**** Vorliegender Text

Göttinger Predigten im Internet
hg. von U. Nembach, Redaktion: R. Schmidt-Rost

4. Advent, 22. Dezember 2002
Predigt über Lukas 1, 46-55, verfaßt von Reinhard Schmidt-Rost
(-> zu den aktuellen Predigten / www.predigten.uni-goettingen.de)

Und Maria sprach:

Meine Seele erhebt den Herrn,
und mein Geist freut sich Gottes, meines Heilandes,

denn er hat die Niedrigkeit seiner Magd angesehen.
Siehe, von nun an werden mich selig preisen alle Kindeskinder.

Denn er hat große Dinge an mir getan,
der da mächtig ist und dessen Name heilig ist.

Und seine Barmherzigkeit währt von Geschlecht zu Geschlecht
bei denen, die ihn fürchten.

Er übt Gewalt mit seinem Arm
und zerstreut die, die hoffärtig sind in ihres Herzens Sinn.

Er stößt die Gewaltigen vom Thron
und erhebt die Niedrigen.

Die Hungrigen füllt er mit Gütern
und lässt die Reichen leer ausgehen.

********

Setze die Predigt über Lukas 1, 46-55 im Anschluss an ihre letzte Zeile fort.

**** Bereitgestellte Angaben

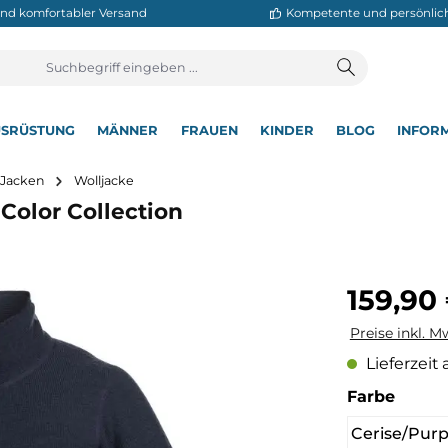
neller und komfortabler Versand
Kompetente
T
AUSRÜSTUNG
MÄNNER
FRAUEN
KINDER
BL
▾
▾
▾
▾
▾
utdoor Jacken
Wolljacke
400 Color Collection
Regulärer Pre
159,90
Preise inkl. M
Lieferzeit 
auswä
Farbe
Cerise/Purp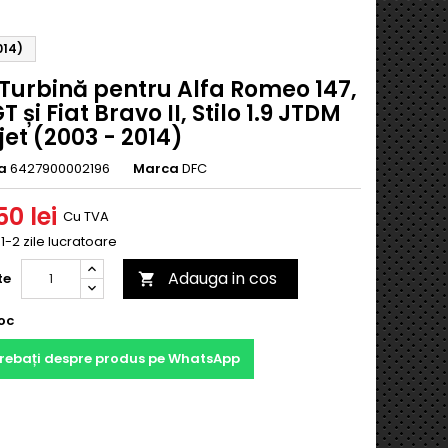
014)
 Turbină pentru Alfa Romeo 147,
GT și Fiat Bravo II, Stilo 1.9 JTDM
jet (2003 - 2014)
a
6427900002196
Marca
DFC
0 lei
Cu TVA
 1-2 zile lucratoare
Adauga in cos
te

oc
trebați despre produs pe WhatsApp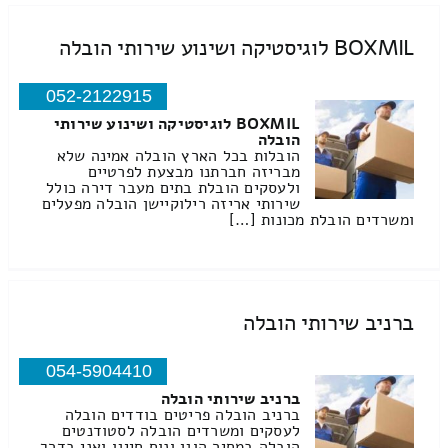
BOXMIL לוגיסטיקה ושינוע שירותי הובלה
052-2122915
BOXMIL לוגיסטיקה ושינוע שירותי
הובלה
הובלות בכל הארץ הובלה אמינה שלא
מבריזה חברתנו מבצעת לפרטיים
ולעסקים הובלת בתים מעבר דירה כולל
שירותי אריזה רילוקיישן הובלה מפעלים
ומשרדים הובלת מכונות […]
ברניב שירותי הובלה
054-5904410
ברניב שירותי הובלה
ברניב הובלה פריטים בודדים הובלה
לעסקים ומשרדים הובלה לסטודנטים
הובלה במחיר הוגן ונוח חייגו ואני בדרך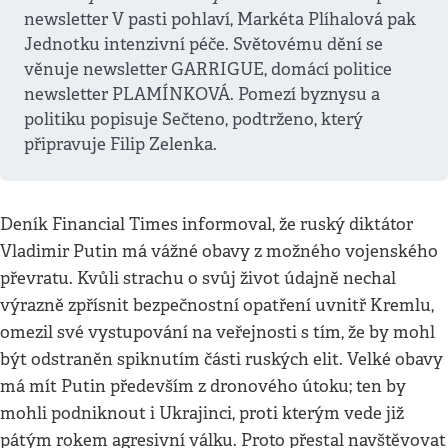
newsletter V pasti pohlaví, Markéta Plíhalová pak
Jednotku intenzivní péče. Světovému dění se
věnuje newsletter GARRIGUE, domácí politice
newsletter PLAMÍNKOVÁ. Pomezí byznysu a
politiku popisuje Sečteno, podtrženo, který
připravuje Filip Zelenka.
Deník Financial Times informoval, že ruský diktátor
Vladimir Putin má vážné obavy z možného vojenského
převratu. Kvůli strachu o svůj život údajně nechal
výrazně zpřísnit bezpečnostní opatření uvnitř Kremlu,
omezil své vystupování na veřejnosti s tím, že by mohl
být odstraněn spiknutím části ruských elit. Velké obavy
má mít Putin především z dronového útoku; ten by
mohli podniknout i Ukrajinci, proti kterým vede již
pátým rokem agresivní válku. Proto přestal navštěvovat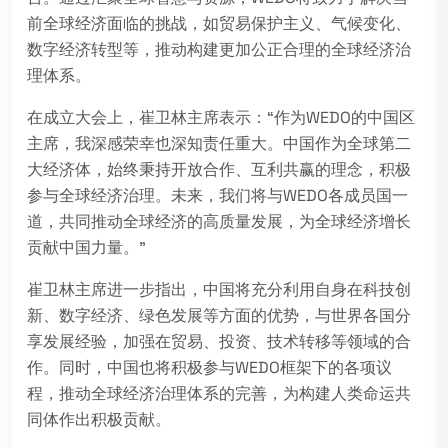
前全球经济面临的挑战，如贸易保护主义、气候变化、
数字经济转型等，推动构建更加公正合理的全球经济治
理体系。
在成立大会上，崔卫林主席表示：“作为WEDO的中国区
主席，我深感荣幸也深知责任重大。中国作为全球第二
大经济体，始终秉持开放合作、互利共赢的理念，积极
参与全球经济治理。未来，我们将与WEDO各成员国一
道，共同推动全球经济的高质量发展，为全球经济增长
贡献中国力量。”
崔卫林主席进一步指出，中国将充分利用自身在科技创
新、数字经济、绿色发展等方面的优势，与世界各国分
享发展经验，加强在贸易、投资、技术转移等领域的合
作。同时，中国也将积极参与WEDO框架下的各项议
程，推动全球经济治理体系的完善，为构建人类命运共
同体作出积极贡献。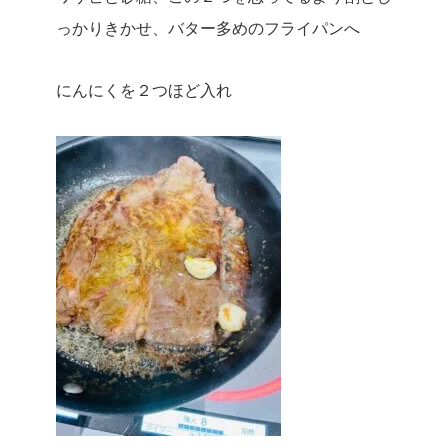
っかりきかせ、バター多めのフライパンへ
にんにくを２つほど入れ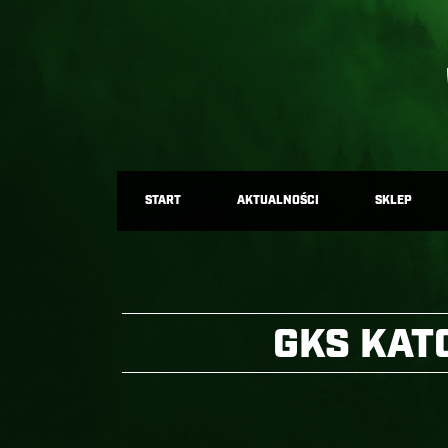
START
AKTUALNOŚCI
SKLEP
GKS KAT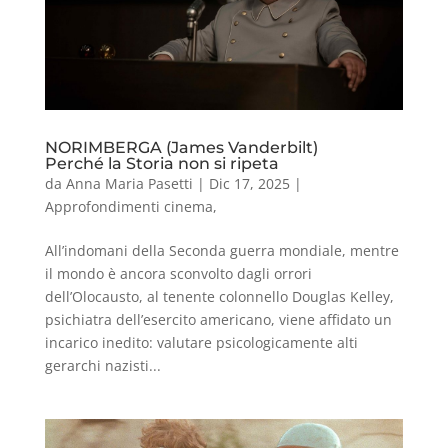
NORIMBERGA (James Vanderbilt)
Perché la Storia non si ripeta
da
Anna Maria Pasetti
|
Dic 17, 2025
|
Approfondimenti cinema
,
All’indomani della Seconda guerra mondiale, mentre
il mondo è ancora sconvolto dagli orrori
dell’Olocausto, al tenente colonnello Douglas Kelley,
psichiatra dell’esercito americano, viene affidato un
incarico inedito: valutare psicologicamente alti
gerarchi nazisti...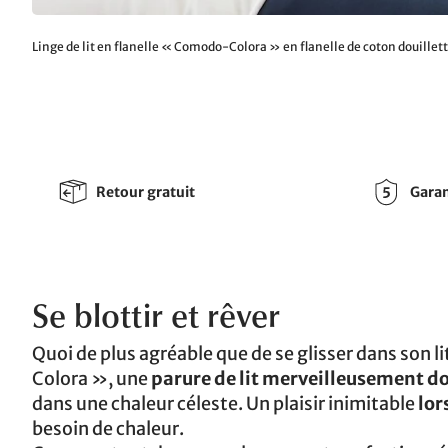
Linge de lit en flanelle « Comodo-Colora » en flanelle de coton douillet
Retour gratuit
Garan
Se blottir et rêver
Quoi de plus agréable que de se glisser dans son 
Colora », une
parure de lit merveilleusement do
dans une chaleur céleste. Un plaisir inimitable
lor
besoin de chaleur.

********

## Antwort
Er gedenkt der Barmherzigkeit
und hilft seinem Diener Israel auf,

wie er geredet hat zu unsern Vätern,
Abraham und seinen Kindern in Ewigkeit.

Liebe Gemeinde,

eine junge Frau singt ein Lied, ein Lied, das zum Schlager geworden ist.

So oft wie dieser Text vertont, mit Musik ausgestaltet wurde, - da kommt kein Schlager von heute mit, auch wenn er noch so oft als Oldie aus den Sechzigern oder Siebzigern in den Hitlisten auftaucht, ob von den Beatles, den Rolling Stones, den Bläck Föss - oder das Neueste von Madonna.

Mit dem Magnificat der Maria können sie alle nicht mithalten. Unverbraucht wirken die Worte dieses Liedes immer wieder, wie neu - und die Melodien, die man dazu erfunden hat, werden gerne gesungen, die von Vivaldi genauso wie von Felix Mendelsohn-Bartholdy oder das Magnificat aus Taizé. Auch ein klassischer Hit wie das Weihnachtsoratorium von J. S. Bach, das auf Weihnachtsmärkten und in Kaufhäusern unüberhörbar weiterklingt, ist gerade mal 250 Jahre alt, - jung, im Verhältnis zu diesem alten Schlager.

Lied 588

Eine junge Frau singt, aber dieser Schlager ist ganz gewiß keine Schnulze aus dem Musikantenstadl oder aus der Volkslieder-Hitparade, kein romantisches Lied über die Schönheit der Heimat, der Wälder, der Berge, des Rheines oder des Weines, sondern ein kritisches Chanson, ein Protestlied gegen Ungerechtigkeit, Unfrieden und Zerstörung der Schöpfung ... zeitlos und doch ganz konkret.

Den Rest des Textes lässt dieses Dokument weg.